- Occupation: Media mogul
- Known for: Public News

= Yousaf Baig Mirza =

Pakistani media executive

Yousaf Baig Mirza is a Pakistani media mogul who is the founder of a Pakistani news channel, Public News.

Mirza has served as a Special Assistant on Media to the Prime Minister of Pakistan, as CEO of Express Media Group and as managing director (MD) of Pakistan Television (PTV).

==Career==

In January 1998, Mirza was first appointed as managing director of the Pakistan Television by the then-Prime Minister Nawaz Sharif. He continued to serve as the MD of PTV until March 2003 when Gen. Pervez Musharraf was President.
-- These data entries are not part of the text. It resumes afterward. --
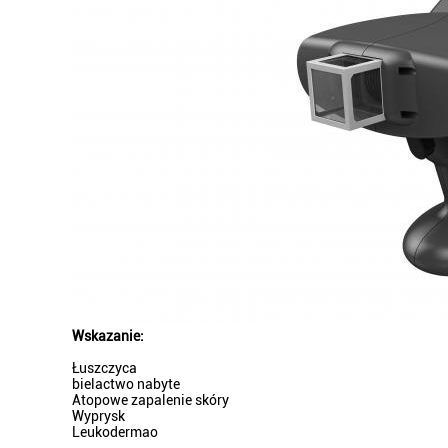
Wskazanie:
Łuszczyca
bielactwo nabyte
Atopowe zapalenie skóry
Wyprysk
Leukodermao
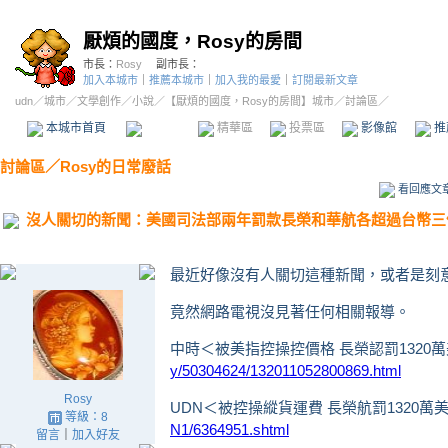
厭煩的國度，Rosy的房間
市長：
Rosy
副市長：
加入本城市
｜
推薦本城市
｜
加入我的最愛
｜
訂閱最新文章
udn
／
城市
／
文學創作
／
小說
／
【厭煩的國度，Rosy的房間】城市
／討論區／
本城市首頁
討論區
精華區
投票區
影像館
推
討論區
／
Rosy的日常廢話
看回應文
沒人關切的新聞：美國司法部兩年罰款長榮和華航各超過台幣三
最近好像沒有人關切這種新聞，或者是刻
竟然網路電視沒見著任何相關報導。
中時＜被美指控操控價格 長榮認罰1320
y/50304624/132011052800869.html
Rosy
UDN＜被控操縱貨運費 長榮航罰1320萬
等級：8
N1/6364951.shtml
留言
｜
加入好友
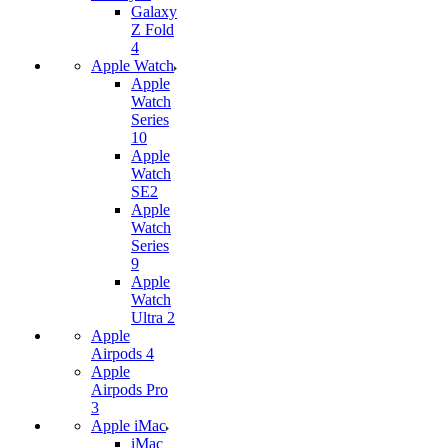
Galaxy
Z Fold
4
Apple Watch
Apple
Watch
Series
10
Apple
Watch
SE2
Apple
Watch
Series
9
Apple
Watch
Ultra 2
Apple
Airpods 4
Apple
Airpods Pro
3
Apple iMac
iMac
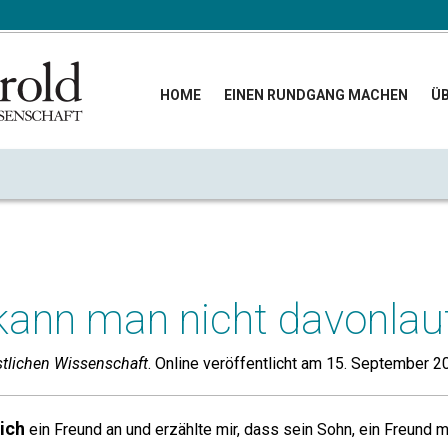
HOME
EINEN RUNDGANG MACHEN
ÜB
ann man nicht davonlau
stlichen Wissenschaft
. Online veröffentlicht am 15. September 2
ich
ein Freund an und erzählte mir, dass sein Sohn, ein Freund 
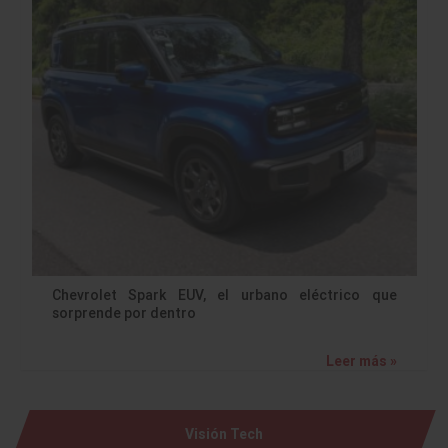
Chevrolet Spark EUV, el urbano eléctrico que
sorprende por dentro
Leer más »
Visión Tech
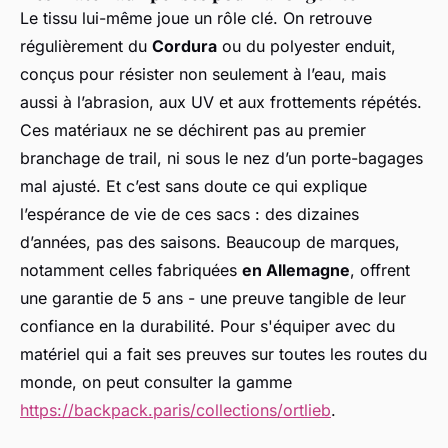
Le tissu lui-même joue un rôle clé. On retrouve
régulièrement du
Cordura
ou du polyester enduit,
conçus pour résister non seulement à l’eau, mais
aussi à l’abrasion, aux UV et aux frottements répétés.
Ces matériaux ne se déchirent pas au premier
branchage de trail, ni sous le nez d’un porte-bagages
mal ajusté. Et c’est sans doute ce qui explique
l’espérance de vie de ces sacs : des dizaines
d’années, pas des saisons. Beaucoup de marques,
notamment celles fabriquées
en Allemagne
, offrent
une garantie de 5 ans - une preuve tangible de leur
confiance en la durabilité. Pour s'équiper avec du
matériel qui a fait ses preuves sur toutes les routes du
monde, on peut consulter la gamme
https://backpack.paris/collections/ortlieb
.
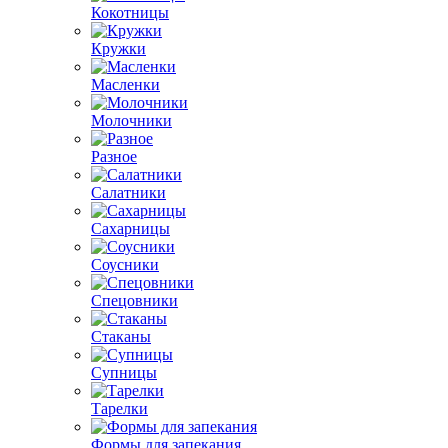
Кокотницы
Кружки
Масленки
Молочники
Разное
Салатники
Сахарницы
Соусники
Спецовники
Стаканы
Супницы
Тарелки
Формы для запекания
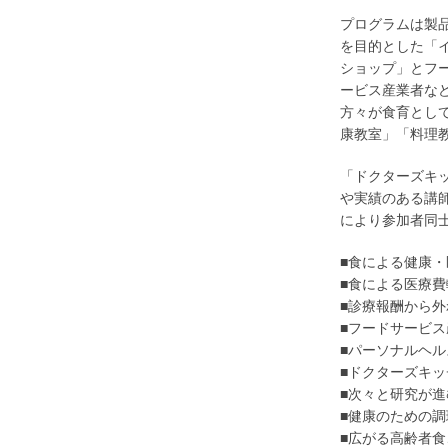
プログラムは製
を目的とした「
ショップ」とフ
ービス産業者な
方々が食育とし
康教室」「料理
「ドクターズキ
や実績のある講
により参加者同
■食による健康
■食による医療
■診療報酬から外
■フードサービ
■パーソナルヘ
■ドクターズキッ
■次々と研究が
■健康のための
■広がる高齢者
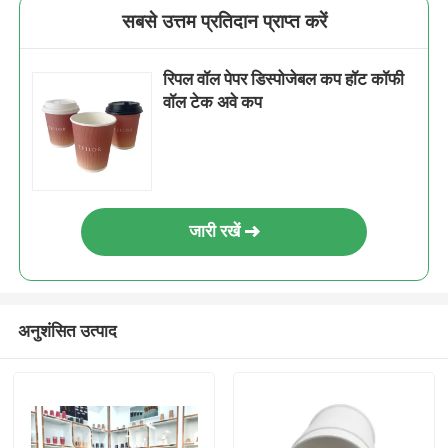
सबसे उत्तम प्रतिदान प्राप्त करें
रिपल वॉल पेपर डिस्पोजेबल कप हॉट कॉफी
वॉल टेक अवे कप
जारी रखें
अनुशंसित उत्पाद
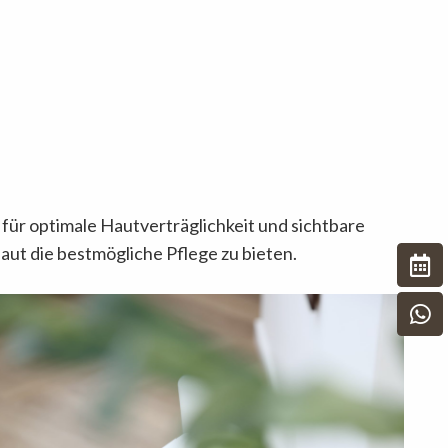
für optimale Hautverträglichkeit und sichtbare
ut die bestmögliche Pflege zu bieten.
Termi
What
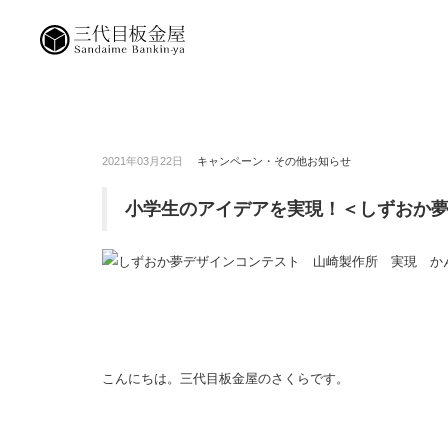
2021年03月22日
キャンペーン・その他お知らせ
小学生のアイデアを実現！＜しずおか夢デ
こんにちは。三代目板金屋のさくらです。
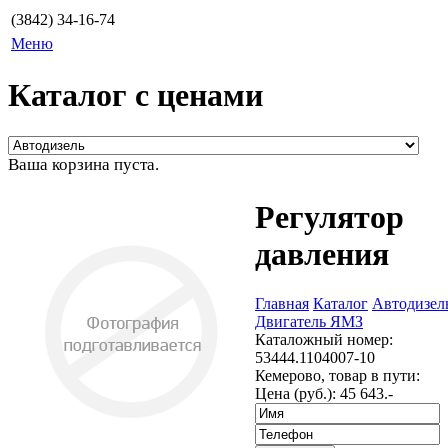
(3842) 34-16-74
Меню
Каталог с ценами
Ваша корзина пуста.
Регулятор
давления
Главная
Каталог
Автодизел
Двигатель ЯМЗ
Каталожный номер:
53444.1104007-10
Кемерово, товар в пути:
Цена (руб.):
45 643.-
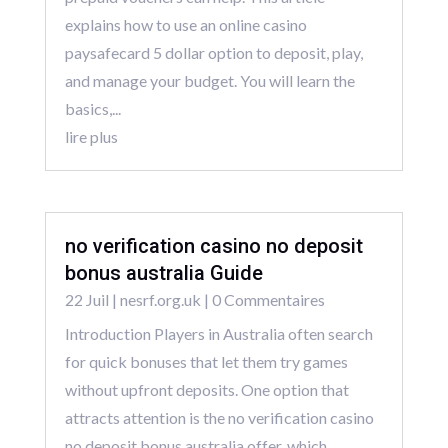
explains how to use an online casino
paysafecard 5 dollar option to deposit, play,
and manage your budget. You will learn the
basics,...
lire plus
no verification casino no deposit
bonus australia Guide
22 Juil
|
nesrf.org.uk
| 0 Commentaires
Introduction Players in Australia often search
for quick bonuses that let them try games
without upfront deposits. One option that
attracts attention is the no verification casino
no deposit bonus australia offer, which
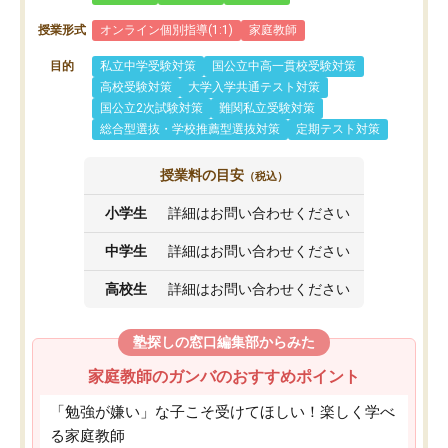
授業形式
オンライン個別指導(1:1)
家庭教師
目的
私立中学受験対策
国公立中高一貫校受験対策
高校受験対策
大学入学共通テスト対策
国公立2次試験対策
難関私立受験対策
総合型選抜・学校推薦型選抜対策
定期テスト対策
授業料の目安
（税込）
小学生
詳細はお問い合わせください
中学生
詳細はお問い合わせください
高校生
詳細はお問い合わせください
塾探しの窓口編集部からみた
家庭教師のガンバのおすすめポイント
「勉強が嫌い」な子こそ受けてほしい！楽しく学べ
る家庭教師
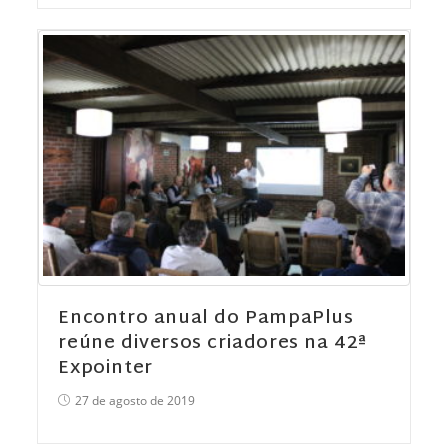
Encontro anual do PampaPlus
reúne diversos criadores na 42ª
Expointer
27 de agosto de 2019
In April 2007, Mirza was again made the head of PTV by the then-Prime Minister
Shaukat Aziz. He served in the position for a bit over one year till Shahid Masood replaced him as MD.

In October 2010, he was again appointed as MD of PTV by the then-Prime Minister Yousuf Raza Gilani.

In November 2013, Mirza joined Express Media Group as chief executive officer.

In December 2018, Mirza was appointed as a Special Assistant on Media to the Prime Minister of Pakistan, Imran Khan. In November 2019, he resigned from the position to return to the media industry.